John Woods Duke (July 30, 1899 – October 26, 1984) was an American composer and pianist born in Cumberland, Maryland. He is best known for his large output of art songs.

Biography 
John Woods Duke was the oldest child in a large musical family. After teaching him to read music at an early age and starting him on piano lessons at age 11, Duke's mother (a talented singer herself) enrolled him in the Cumberland, MD Allegheny Academy. By age 16 he had won a three-year scholarship to the Peabody Conservatory in Baltimore. 
	
While at Peabody, Duke studied composition and theory under Gustav Strube and piano with Harold Randolph (whose own tutors had included Hans von Bülow, Clara Schumann, and Franz Liszt). He graduated in 1918, and, in the midst of wartime, volunteered his services to the Student Army Training Corps at Columbia University. 
	
Duke stayed in New York City after the war. He debuted as a concert pianist in Aeolian Hall and wrote his first art song. Within a few years he began playing as a soloist with the New York Philharmonic. He married Dorothy Macon, with whom he had two children and who collaborated with him as a librettist on several art songs. 
	
In 1923, Duke accepted a position on the music faculty at Smith College in Northampton, MA. He gained a full professorship at Smith in 1936, and remained at the institution until 1967 when he received the Peabody Alumni Association Award for Distinguished Service in the field of music following his retirement. His prodigious output of art songs continued, including such well-known pieces as "I've Dreamed of Sunsets" and "Lullabye". Pursuing compositional studies, Duke took a year's sabbatical in 1929 to work with Nadia Boulanger in Paris and Artur Schnabel in Berlin. Returning to the United States, he spent a summer at the Yaddo artists' colony in Saratoga Springs, NY.

PROVIDED MATERIAL:
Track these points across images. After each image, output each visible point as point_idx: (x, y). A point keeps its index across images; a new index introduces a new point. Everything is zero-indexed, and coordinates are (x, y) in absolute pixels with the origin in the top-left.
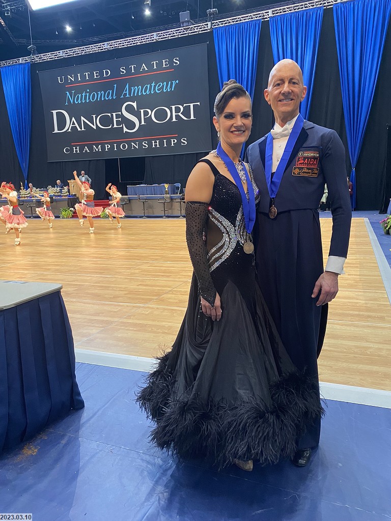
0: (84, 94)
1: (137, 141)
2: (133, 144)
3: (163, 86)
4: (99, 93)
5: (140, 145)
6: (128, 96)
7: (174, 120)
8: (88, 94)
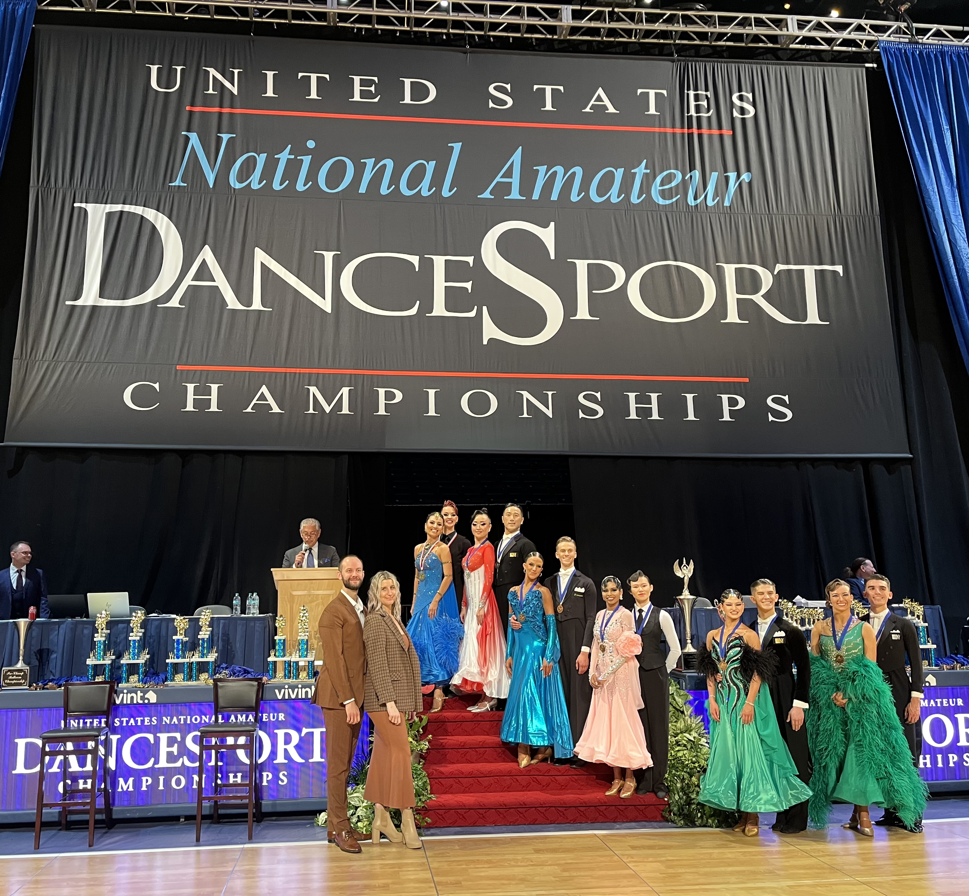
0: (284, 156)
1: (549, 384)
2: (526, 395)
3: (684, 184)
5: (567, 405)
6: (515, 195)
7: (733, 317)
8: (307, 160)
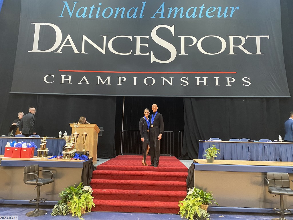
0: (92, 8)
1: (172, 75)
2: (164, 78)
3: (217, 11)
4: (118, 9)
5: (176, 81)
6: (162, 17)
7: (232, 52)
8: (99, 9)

==

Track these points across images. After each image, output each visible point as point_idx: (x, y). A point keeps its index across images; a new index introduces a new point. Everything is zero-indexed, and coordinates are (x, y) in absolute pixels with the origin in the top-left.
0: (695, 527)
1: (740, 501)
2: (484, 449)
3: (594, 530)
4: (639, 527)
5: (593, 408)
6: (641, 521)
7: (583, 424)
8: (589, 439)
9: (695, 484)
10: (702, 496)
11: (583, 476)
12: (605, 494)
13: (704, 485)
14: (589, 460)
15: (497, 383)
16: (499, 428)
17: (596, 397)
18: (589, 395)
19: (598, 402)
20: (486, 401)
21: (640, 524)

* * *

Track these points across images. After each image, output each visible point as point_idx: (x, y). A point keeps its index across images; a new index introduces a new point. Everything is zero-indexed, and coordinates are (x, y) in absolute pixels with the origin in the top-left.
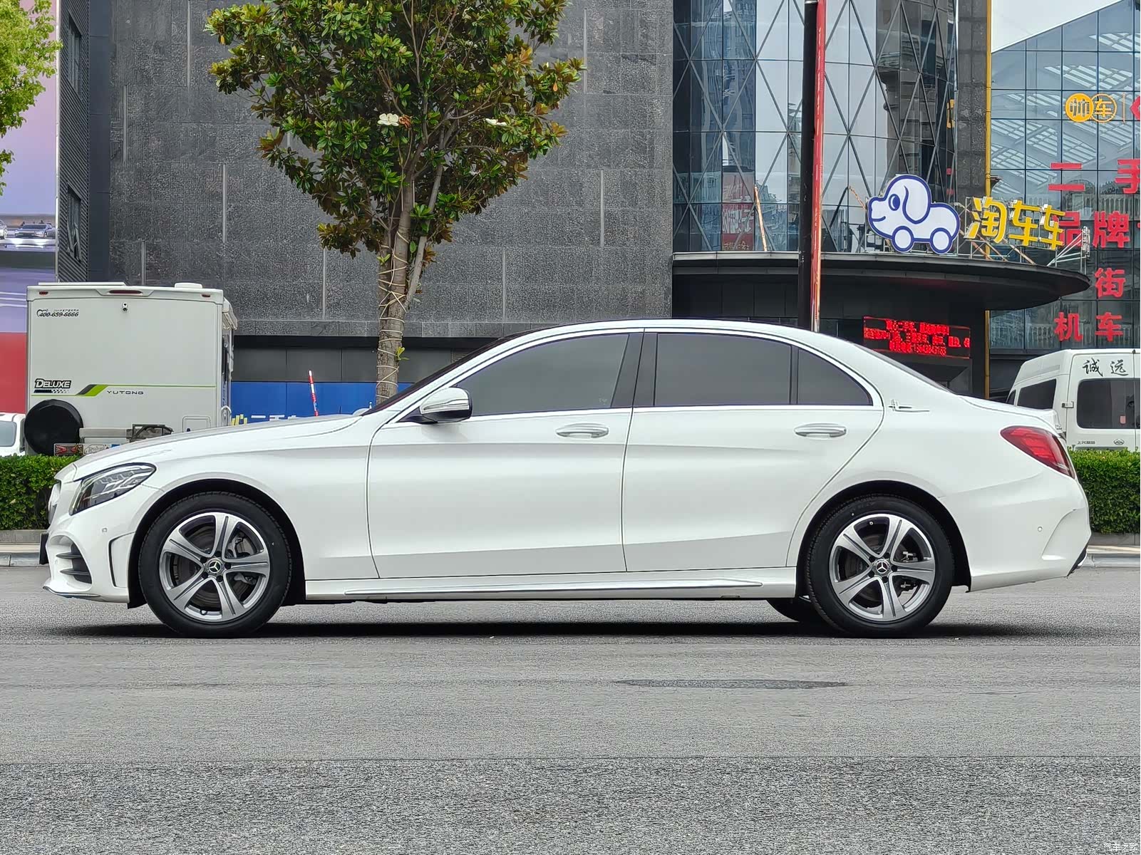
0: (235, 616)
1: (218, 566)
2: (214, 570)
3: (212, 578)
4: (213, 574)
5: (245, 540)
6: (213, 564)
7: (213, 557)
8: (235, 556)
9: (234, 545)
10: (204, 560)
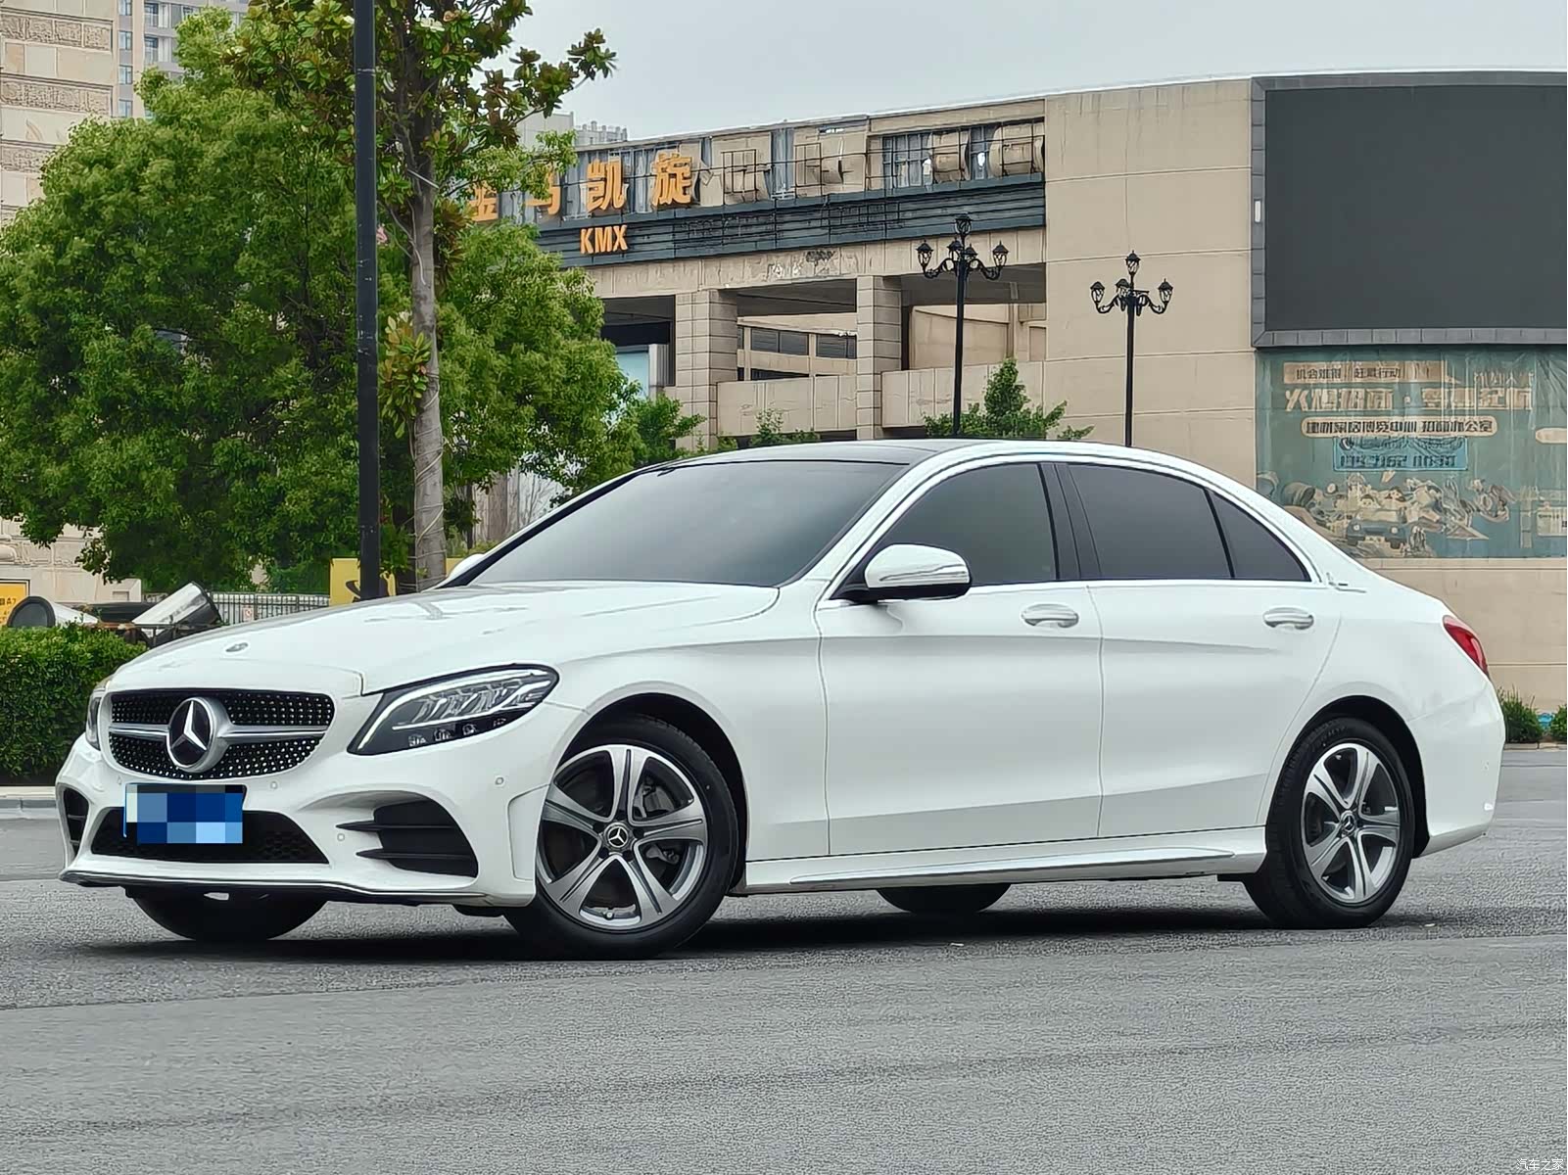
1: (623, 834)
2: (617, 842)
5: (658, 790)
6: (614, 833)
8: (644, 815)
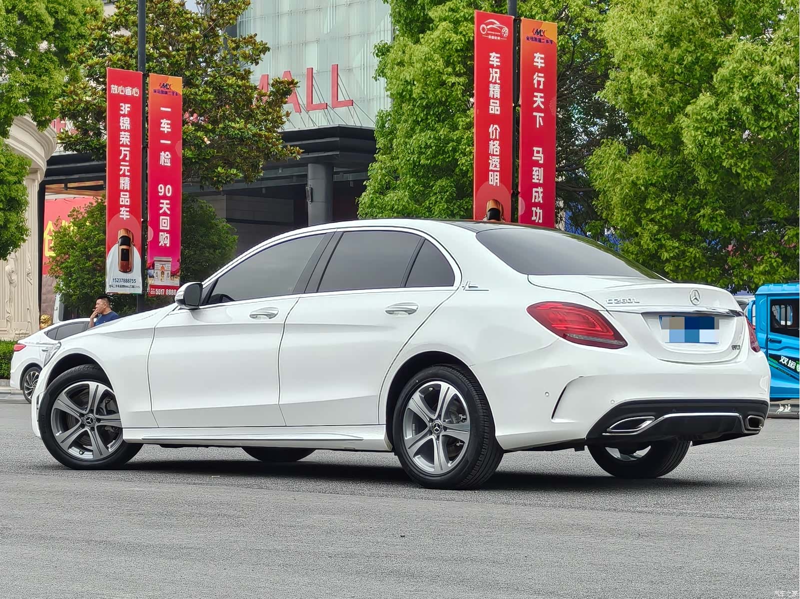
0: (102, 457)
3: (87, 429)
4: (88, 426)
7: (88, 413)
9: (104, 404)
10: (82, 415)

EXERCISE DESCRIPTION: Continue the text about John Woods Duke, picking up after its last sentence. The items have nothing to do with the text about John Woods Duke.

ANSWER BOX:
Professor Duke's lectures, particularly those on his own work (which would eventually total approximately 260 art songs) became very popular. His pieces were later selected for inclusion in such classic anthologies as Music for the Voice by Sergius Kagen and The Singer's Repertoire by Berton Coffin.
	
Although Duke's work covered a wide range of styles, it showed the particular influence of 19th-century German Lieder. Like those who influenced him, Duke had a passion for setting poems in his native language to music. Though he himself trained in piano, John Duke wrote almost all of his compositions for voice. When asked why, the composer replied, "I think it is because of my belief that vocal utterance is the basis of music's mystery."

References

Further reading
 American Bass, Donald Gramm, notably sang John Duke's settings of Edwin Arlington Robinson narrative poems, Three Poems by Edwin Arlington Robinson: Richard Cory, Luke Havergal, Miniver Cheevy.
Compton, Earl Wilson. 1974. A Singer's Guide to the Songs of John Duke. Ann Arbor, MI: University Microfilms.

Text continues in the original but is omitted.